La juge Hélène Di Salvo a rendu sa décision jeudi, dans le dossier de Patrick Dussault, à Gatineau. L'homme de 41 ans a été arrêté en août 2013, un mois après le crime. Il ne peut espérer d'être libéré sous conditions avant 2025, douze ans après les faits.

La procureure de la Couronne, Me Marie-Claude Daoust, et l'avocat de la défense, Me Richard Dubé, ont justement proposé une peine d'emprisonnement sans possibilité de libération conditionnelle avant 12 ans, la veille. Mercredi, Dussault a plaidé coupable à une accusation d'incendie criminel de la résidence de Mme Lahaie.

Le tueur a mis le feu à la propriété - et au corps - pour tenter de cacher son crime commis deux jours plus tôt. Le meurtre s'est produit le 25 juillet 2013, et l'incendie a éclaté le 27. Des voisins avaient appelé le 9-1-1, et c'est alors que les services d'urgence ont découvert le corps meurtri et partiellement calciné de Mme Lahaie. La juge a condamné l'accusé à une peine de cinq ans, à purger de façon concurrente à celle de meurtre sans préméditation.

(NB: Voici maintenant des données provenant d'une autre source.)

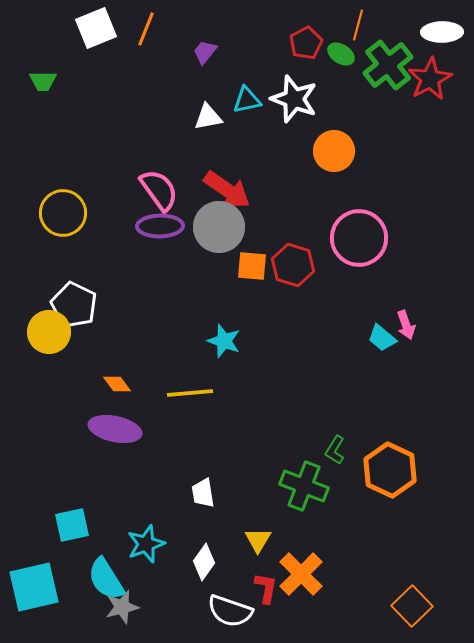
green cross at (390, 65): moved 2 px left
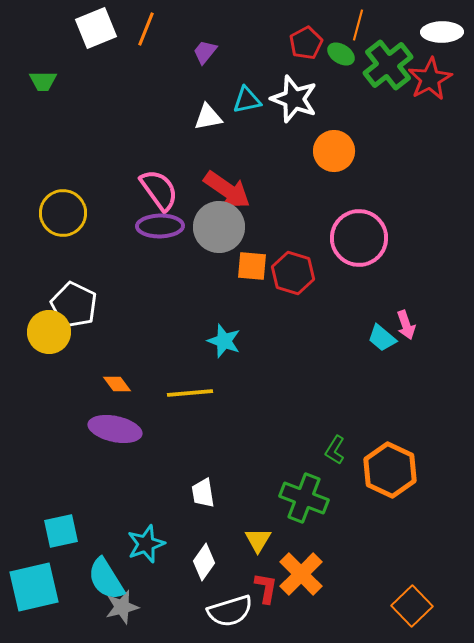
red hexagon at (293, 265): moved 8 px down
green cross at (304, 486): moved 12 px down
cyan square at (72, 525): moved 11 px left, 6 px down
white semicircle at (230, 611): rotated 36 degrees counterclockwise
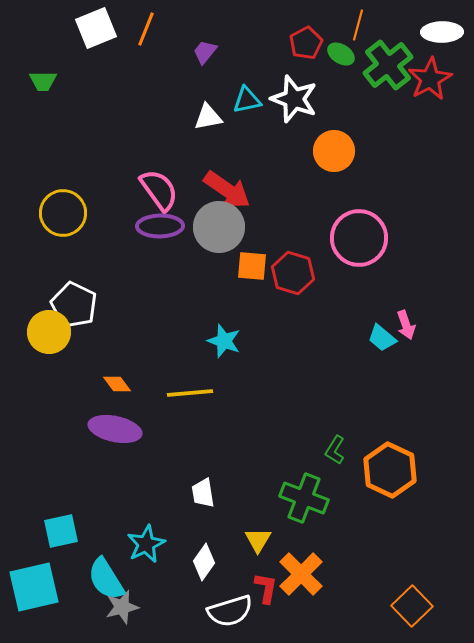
cyan star at (146, 544): rotated 6 degrees counterclockwise
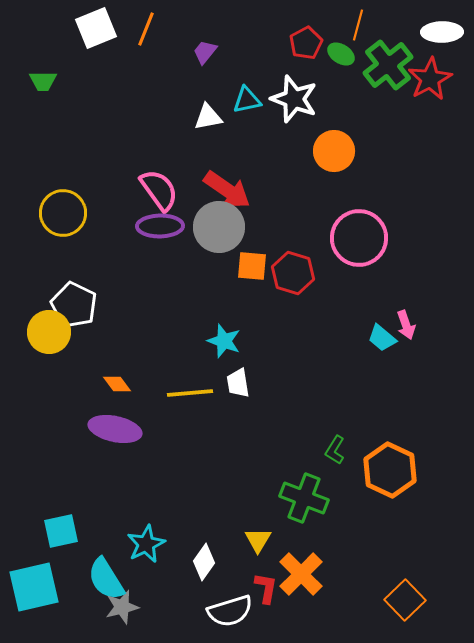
white trapezoid at (203, 493): moved 35 px right, 110 px up
orange square at (412, 606): moved 7 px left, 6 px up
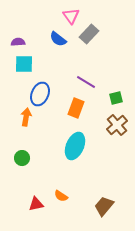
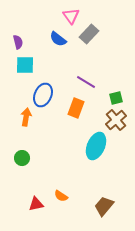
purple semicircle: rotated 80 degrees clockwise
cyan square: moved 1 px right, 1 px down
blue ellipse: moved 3 px right, 1 px down
brown cross: moved 1 px left, 5 px up
cyan ellipse: moved 21 px right
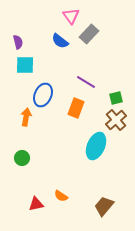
blue semicircle: moved 2 px right, 2 px down
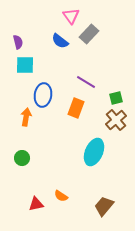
blue ellipse: rotated 15 degrees counterclockwise
cyan ellipse: moved 2 px left, 6 px down
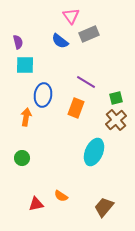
gray rectangle: rotated 24 degrees clockwise
brown trapezoid: moved 1 px down
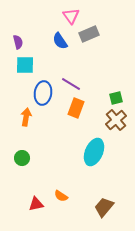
blue semicircle: rotated 18 degrees clockwise
purple line: moved 15 px left, 2 px down
blue ellipse: moved 2 px up
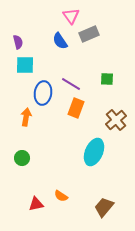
green square: moved 9 px left, 19 px up; rotated 16 degrees clockwise
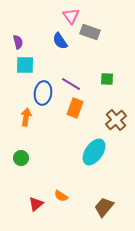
gray rectangle: moved 1 px right, 2 px up; rotated 42 degrees clockwise
orange rectangle: moved 1 px left
cyan ellipse: rotated 12 degrees clockwise
green circle: moved 1 px left
red triangle: rotated 28 degrees counterclockwise
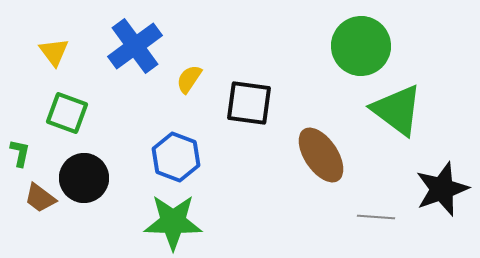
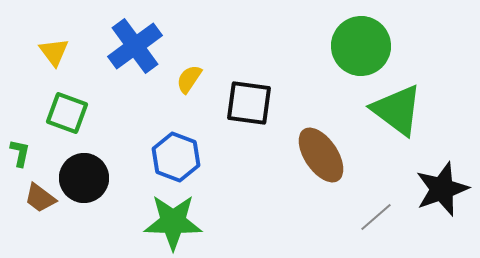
gray line: rotated 45 degrees counterclockwise
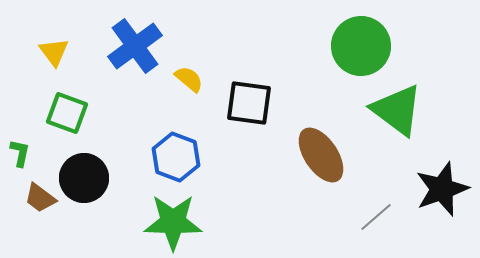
yellow semicircle: rotated 96 degrees clockwise
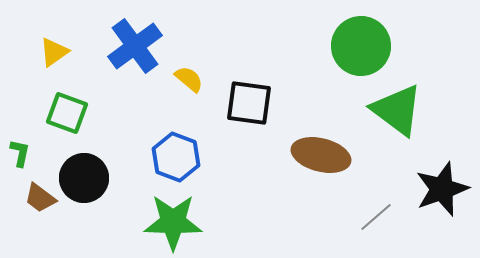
yellow triangle: rotated 32 degrees clockwise
brown ellipse: rotated 42 degrees counterclockwise
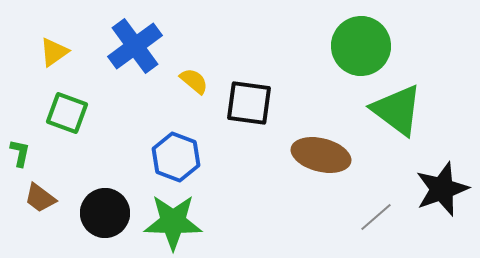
yellow semicircle: moved 5 px right, 2 px down
black circle: moved 21 px right, 35 px down
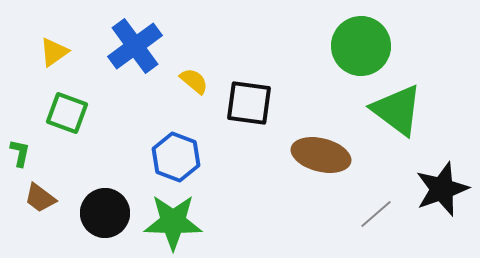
gray line: moved 3 px up
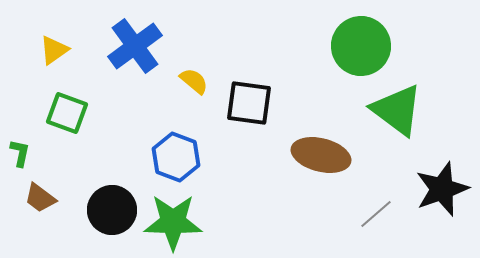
yellow triangle: moved 2 px up
black circle: moved 7 px right, 3 px up
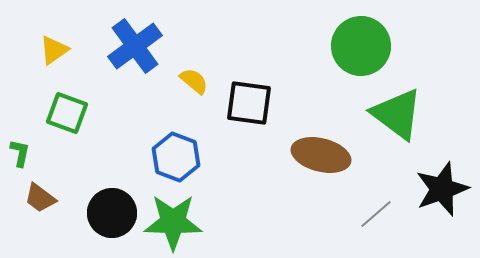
green triangle: moved 4 px down
black circle: moved 3 px down
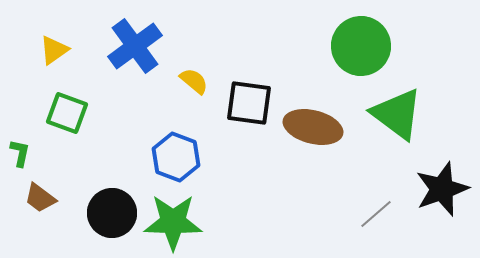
brown ellipse: moved 8 px left, 28 px up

Par ailleurs, la police de Gatineau a confirmé au Droit, cette semaine, que ce meurtre n'était pas relié à celui de Valérie Leblanc, cette jeune femme retrouvée morte - et brûlée - derrière le Cégep de l'Outaouais, le 23 août 2011. Patrick Dussault a bel et bien été écarté dans l'enquête sur le meurtre de Mme Leblanc, a confirmé le sergent Jean-Paul LeMay, de la police de Gatineau.

Patrick Dussault a vu noir lorsque Diane Lahaie, 64 ans, lui a annoncé qu'elle n'avait pas l'argent pour payer les travaux de rénovation pour lesquels il avait été engagé. Il lui a asséné de solides coups de sceau de peinture à la tête, et pris un couteau de cuisine, que la femme avait descendu avec de la pizza, pour la poignarder à 16 reprises. Le coup fatal serait celui du coup de couteau à la veine jugulaire. Deux jours plus tard, M. Dussault a acheté un bidon dans une quincaillerie, l'a rempli d'essence et a aspergé une partie du sous-sol où se trouvait le corps.

Mercredi, M. Dussault a dit regretter son geste, après avoir raconté sa vie marquée par les agressions à son endroit. « Le tribunal ne saura jamais à quel point ses remords sont sincères, a dit la juge, en rendant sa décision. Mme Lahaie s'est trouvée sur sa route. » La peine d'emprisonnement sans possibilité de libération conditionnelle avant 12 ans respecte l'intérêt public, même si elle « peut être considérée clémente ».

À la fin du prononcé de la sentence, la soeur de Diane Lahaie a dit « merci » à haute voix dans la salle de cour. Elle a préféré ne pas commenter l'affaire en public.